* Begin *
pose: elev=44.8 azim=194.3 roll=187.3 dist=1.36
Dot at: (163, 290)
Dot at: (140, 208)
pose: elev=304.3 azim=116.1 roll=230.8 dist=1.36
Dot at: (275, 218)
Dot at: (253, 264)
* End *
* Begin *
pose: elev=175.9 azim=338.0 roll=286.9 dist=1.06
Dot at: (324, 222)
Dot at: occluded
* End *
● **TASK OBJECTIVE**: Could you write out, character for character, the records from the line containing "pose: elev=44.8 azim=194.3" through the line containing "Dot at: (253, 264)"?

● **WRITTEN REPLY**:
pose: elev=44.8 azim=194.3 roll=187.3 dist=1.36
Dot at: (163, 290)
Dot at: (140, 208)
pose: elev=304.3 azim=116.1 roll=230.8 dist=1.36
Dot at: (275, 218)
Dot at: (253, 264)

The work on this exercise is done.